What you need to know:
Every time I watch my father with my children, I do it with open-mouthed disbelief. With disbelief because I always wonder whether he is the same man that raised me. My dad, like fathers of his generation, was a tough disciplinarian.
He rarely caned us, but there was something about his manner that compelled you to abide by his rules and to obey without question or delay. His word was law. He was also rigid and so set in his ways, there was no swaying him. He believed that there are things that one should never do and that there was only one way one should go about doing certain things.
He, for instance, frowned on us placing or stretching our legs on the seat. He expected us to sit upright, feet firmly on the ground, a tough expectation for fidgety children with a sporadic attention span.

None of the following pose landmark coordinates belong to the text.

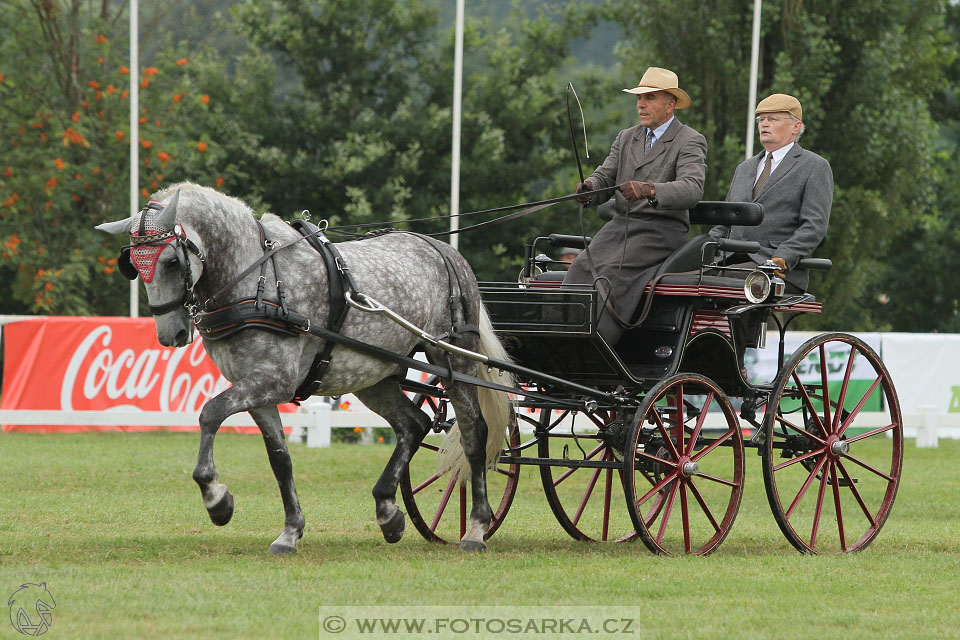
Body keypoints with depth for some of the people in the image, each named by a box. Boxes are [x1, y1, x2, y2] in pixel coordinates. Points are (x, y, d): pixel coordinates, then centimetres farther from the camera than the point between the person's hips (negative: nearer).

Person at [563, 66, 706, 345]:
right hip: (619, 225, 6)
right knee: (581, 268, -22)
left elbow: (692, 189, -18)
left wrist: (650, 190, -36)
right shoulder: (626, 138, 21)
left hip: (662, 230, -6)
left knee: (614, 273, -30)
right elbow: (604, 177, 13)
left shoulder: (690, 142, -1)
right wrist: (589, 188, -13)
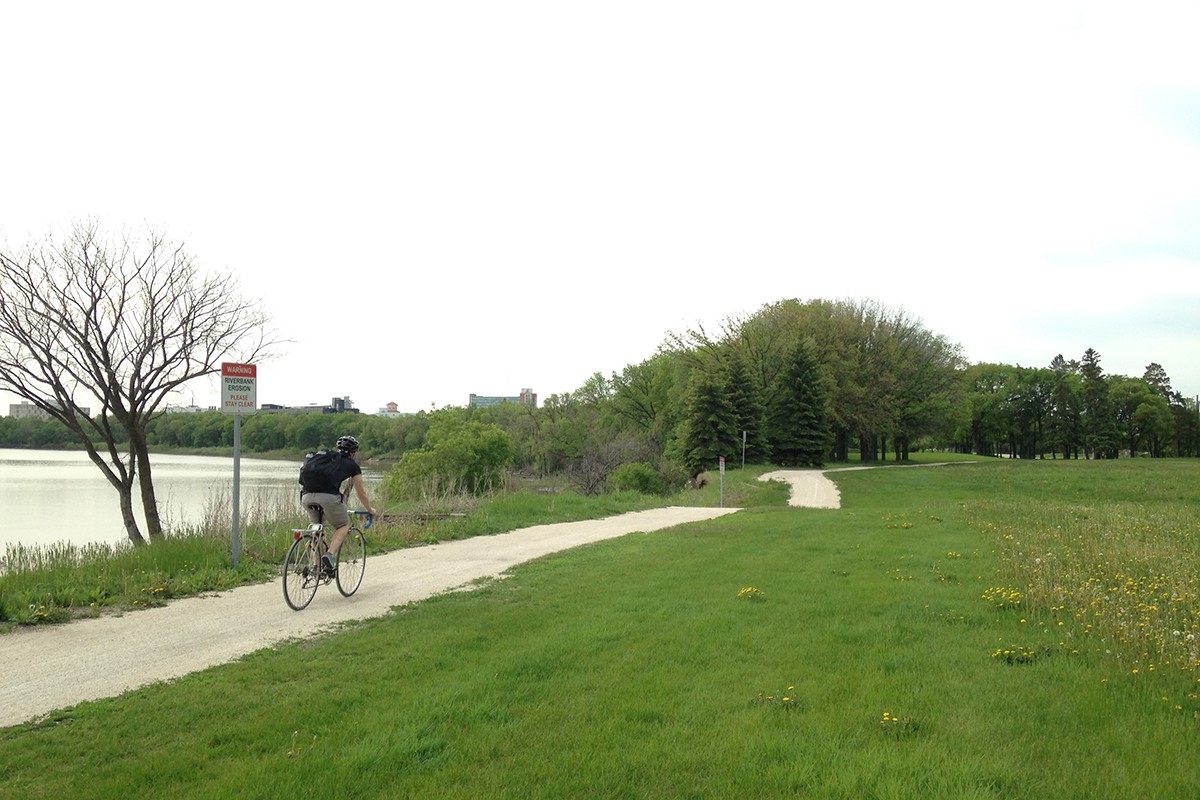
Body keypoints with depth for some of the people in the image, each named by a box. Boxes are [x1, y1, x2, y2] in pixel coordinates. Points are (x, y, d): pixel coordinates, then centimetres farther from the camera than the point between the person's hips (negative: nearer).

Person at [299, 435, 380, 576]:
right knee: (343, 526, 17)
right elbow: (361, 493, 26)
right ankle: (330, 555, -5)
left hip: (306, 496, 5)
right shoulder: (352, 465, 19)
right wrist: (371, 510, 43)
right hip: (328, 496, -5)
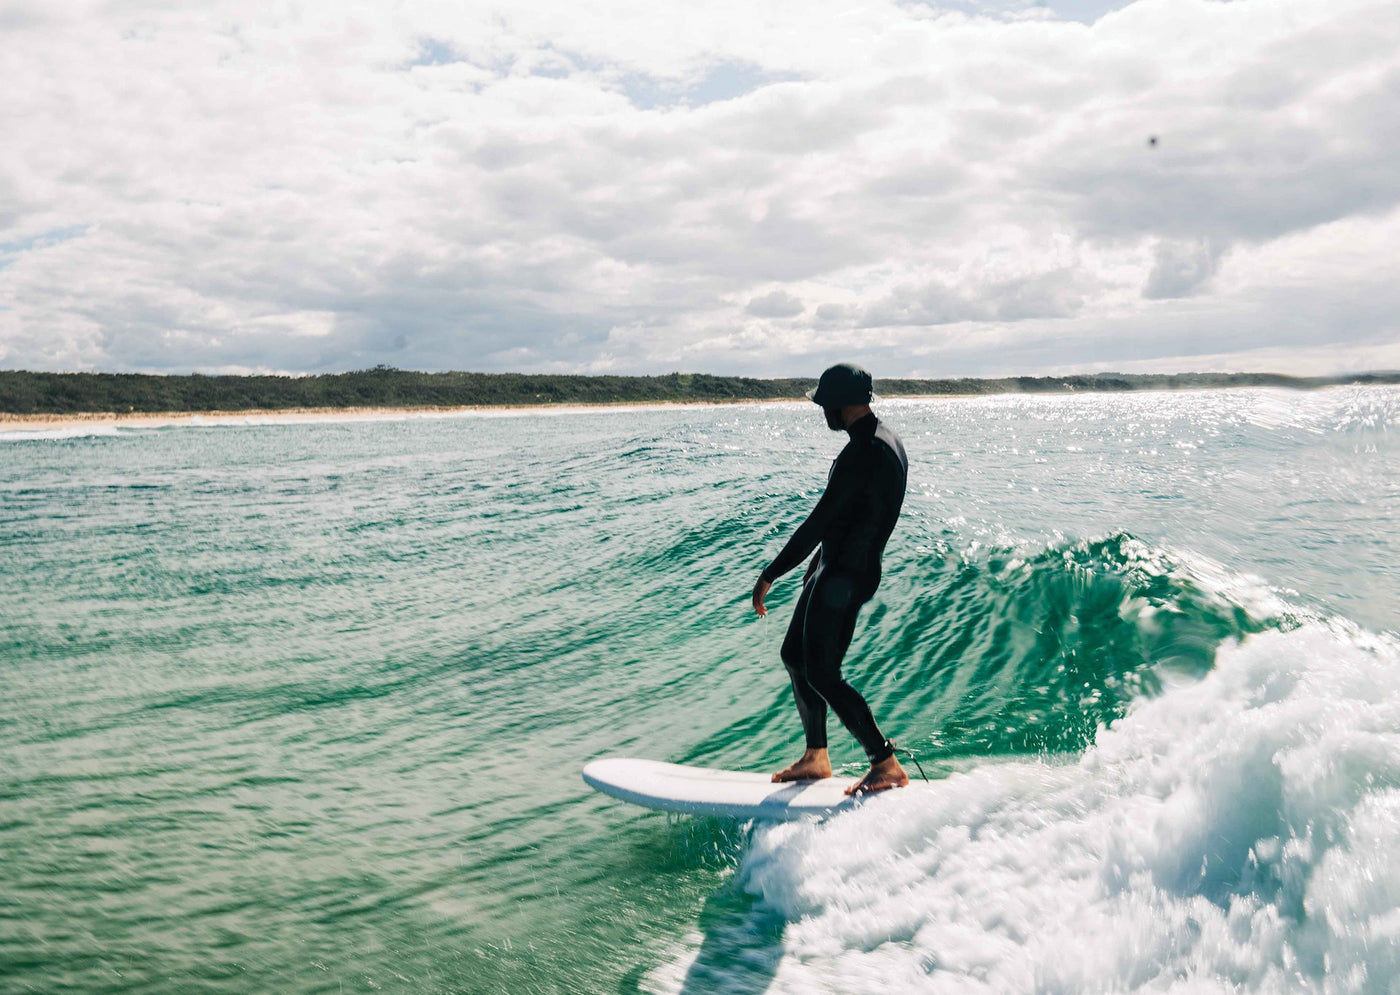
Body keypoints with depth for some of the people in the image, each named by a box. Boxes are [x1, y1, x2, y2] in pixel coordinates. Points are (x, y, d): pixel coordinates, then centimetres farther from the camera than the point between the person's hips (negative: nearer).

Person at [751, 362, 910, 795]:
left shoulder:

We were also forbidden from adding salt to food – he often explained that eating raw salt was begging for an early death.

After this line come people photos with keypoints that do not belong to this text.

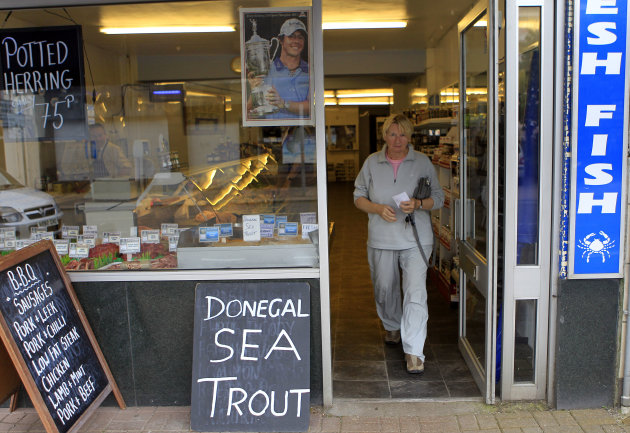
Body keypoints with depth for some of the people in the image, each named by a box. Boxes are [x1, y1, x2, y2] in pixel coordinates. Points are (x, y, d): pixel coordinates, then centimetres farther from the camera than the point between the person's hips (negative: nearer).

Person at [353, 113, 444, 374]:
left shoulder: (422, 162, 1)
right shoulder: (372, 163, 5)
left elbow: (438, 198, 4)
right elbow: (359, 197, 8)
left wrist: (418, 204, -17)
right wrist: (378, 209, -11)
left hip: (416, 239, -2)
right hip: (381, 239, 2)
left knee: (415, 293, -11)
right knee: (384, 288, 16)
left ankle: (413, 351, -4)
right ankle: (392, 327, 45)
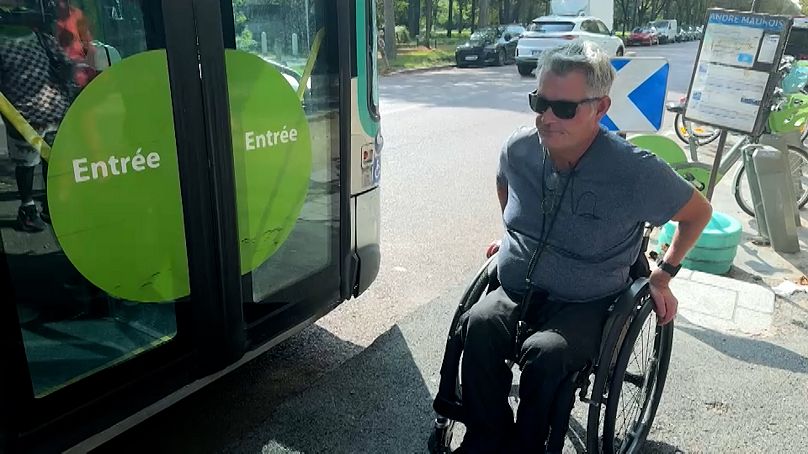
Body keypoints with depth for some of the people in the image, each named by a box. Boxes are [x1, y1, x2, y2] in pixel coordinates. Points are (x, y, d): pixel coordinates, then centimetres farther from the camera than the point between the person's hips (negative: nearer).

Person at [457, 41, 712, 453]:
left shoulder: (636, 171, -15)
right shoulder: (519, 149, -3)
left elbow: (699, 213, 4)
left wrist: (664, 274, 5)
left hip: (585, 306, -3)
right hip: (514, 291, 3)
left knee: (545, 352, -34)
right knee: (479, 324, -29)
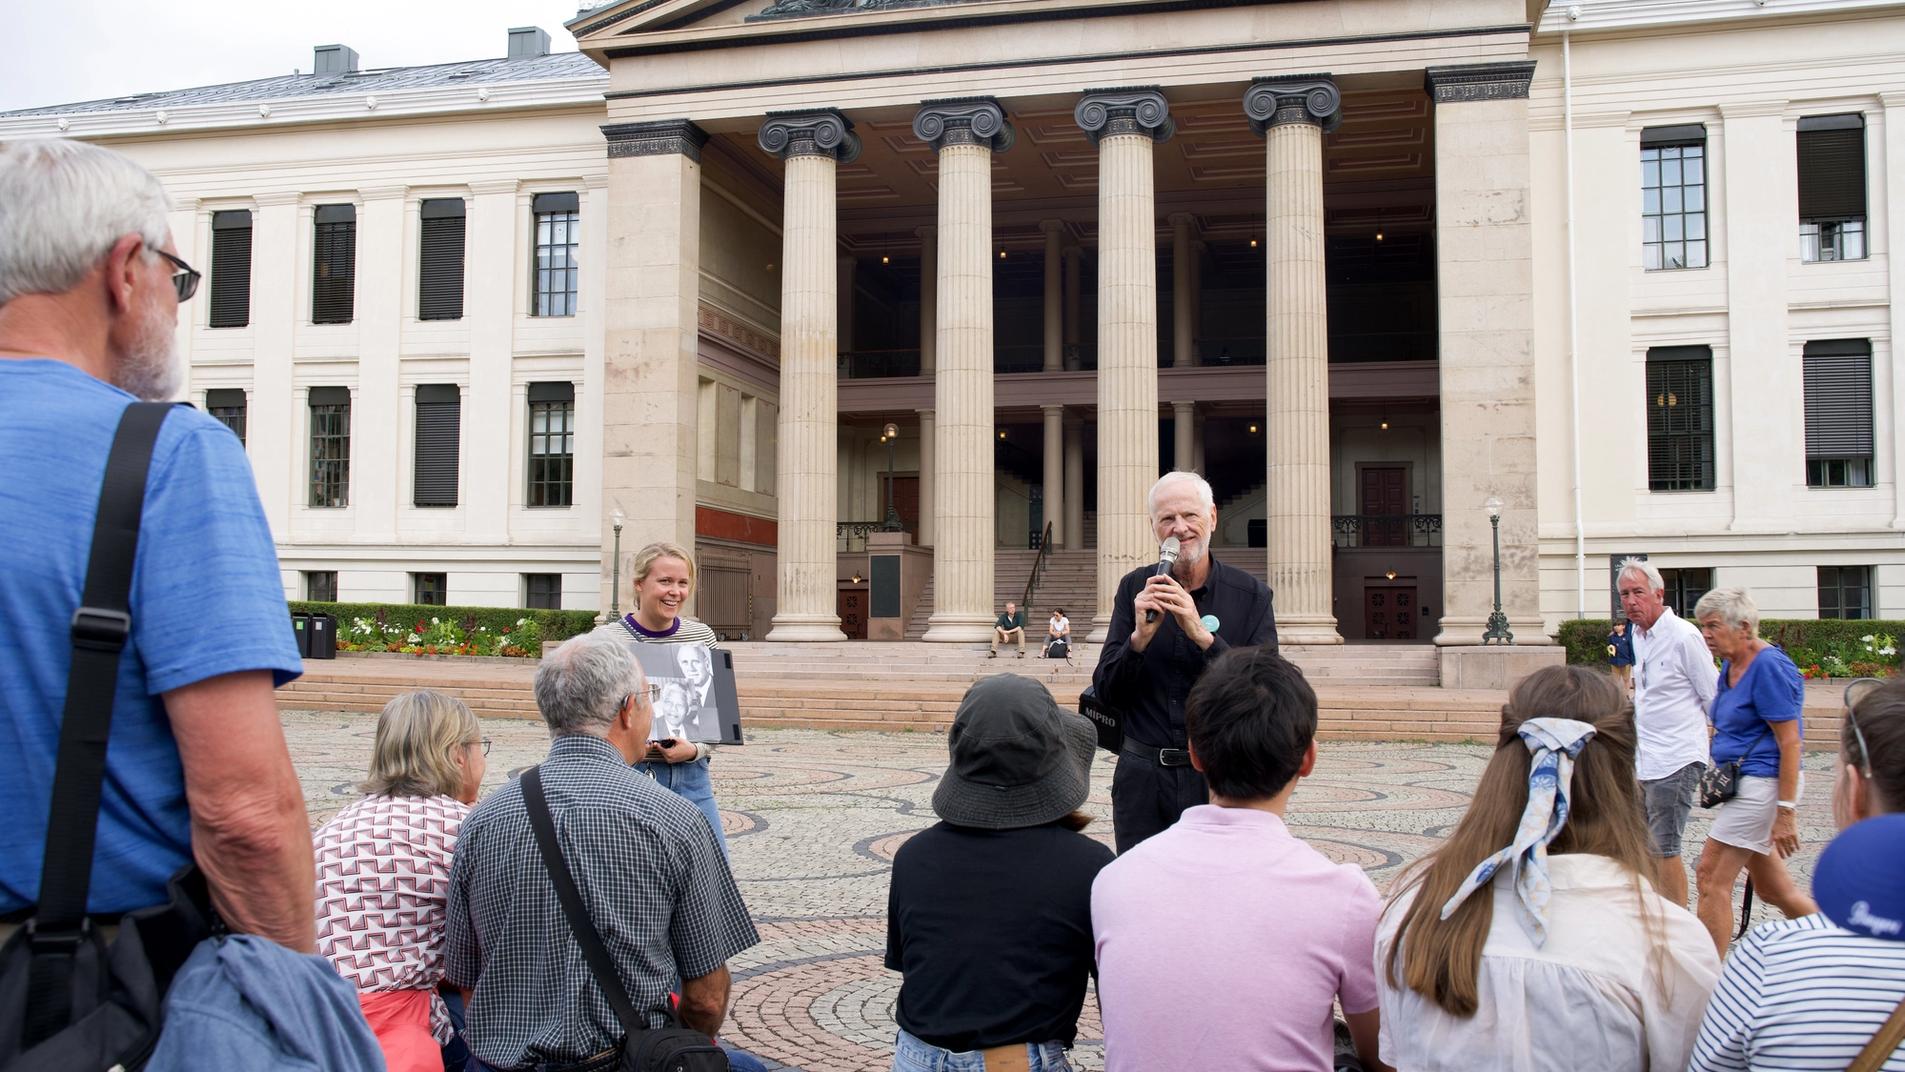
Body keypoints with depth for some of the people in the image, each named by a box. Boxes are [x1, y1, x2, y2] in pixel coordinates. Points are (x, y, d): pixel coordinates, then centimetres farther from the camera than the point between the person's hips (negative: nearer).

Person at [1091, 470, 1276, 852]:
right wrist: (1140, 637, -18)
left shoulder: (1250, 595, -3)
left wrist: (1203, 636, -22)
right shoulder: (1135, 589, 2)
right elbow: (1106, 694, -1)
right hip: (1143, 776, 2)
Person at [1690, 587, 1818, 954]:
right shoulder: (1731, 666, 12)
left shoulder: (1770, 666, -15)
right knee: (1770, 886, 14)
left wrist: (1786, 810, -20)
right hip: (1742, 784, 9)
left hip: (1762, 782, -9)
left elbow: (1790, 741, -18)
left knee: (1711, 876, -9)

You should have seen us joylessly eating saltless nyama choma on a day out, hoping against hope that he’d turn his head away if only for a few seconds so we could sneak some salt into the meat. Uttering abusive words, of course, was also forbidden, and a ‘harmless’ one like “kwenda” was akin to a cardinal sin in his eyes.
Many decades later, my father is still rigid and even more set in his ways, but you wouldn’t deduce it from watching him with his grandchildren. He not only allows them to put their feet on the seat, he smiles indulgently when they jump up and down on the seats and smiles indulgently when they fall asleep on the same seat they had been trying to break.
Even more unbelievable, he turns a blind eye when they decide to do cartwheels on the table. Several times he has urged me to “let them be” when he overhears me castigate them for bad behaviour, and each time this happens, I secretly roll my eyes and wonder why no one let me be whenever I engaged in bad behaviour…
But what almost floored me with incredulity was when one of the grandchildren, a boy no less, turned up with dyed hair, only for my father to comment about how “cool” his hair looked.
Dyeing one’s hair was the last thing we could have thought of growing up – my father believed that we should embrace the natural look that God gave us, and dyeing hair, or, God-forbid sporting dreadlocks, was a sign of a criminal in the making.
This is not all, growing up, our home was the land of sukuma wiki, beans and all things healthy, while the cure for coughing and runny nose was a beaten-up raw egg, which he made us drink to the last drop. We saw stuff like soda when he was cleaning the car battery and on Christmas Day. Well, today, that home is the land of soda (the same one that was only fit for cleaning a car battery then), juice and sweets when the grandchildren land.
I guess it’s true what they say about mellowing with age. The other day, I overheard my 10-year-old muttering to my almost three-year-old who was throwing a tantrum that he was “complicated like mum”.
I have since made peace with the fact that I am the bad cop parent, but that comment threw me off, and since I was afraid of the answer I’d get, I didn’t ask him what he meant when he described me as complicated. I wonder what my children will say about me when they become adults and get children of their own.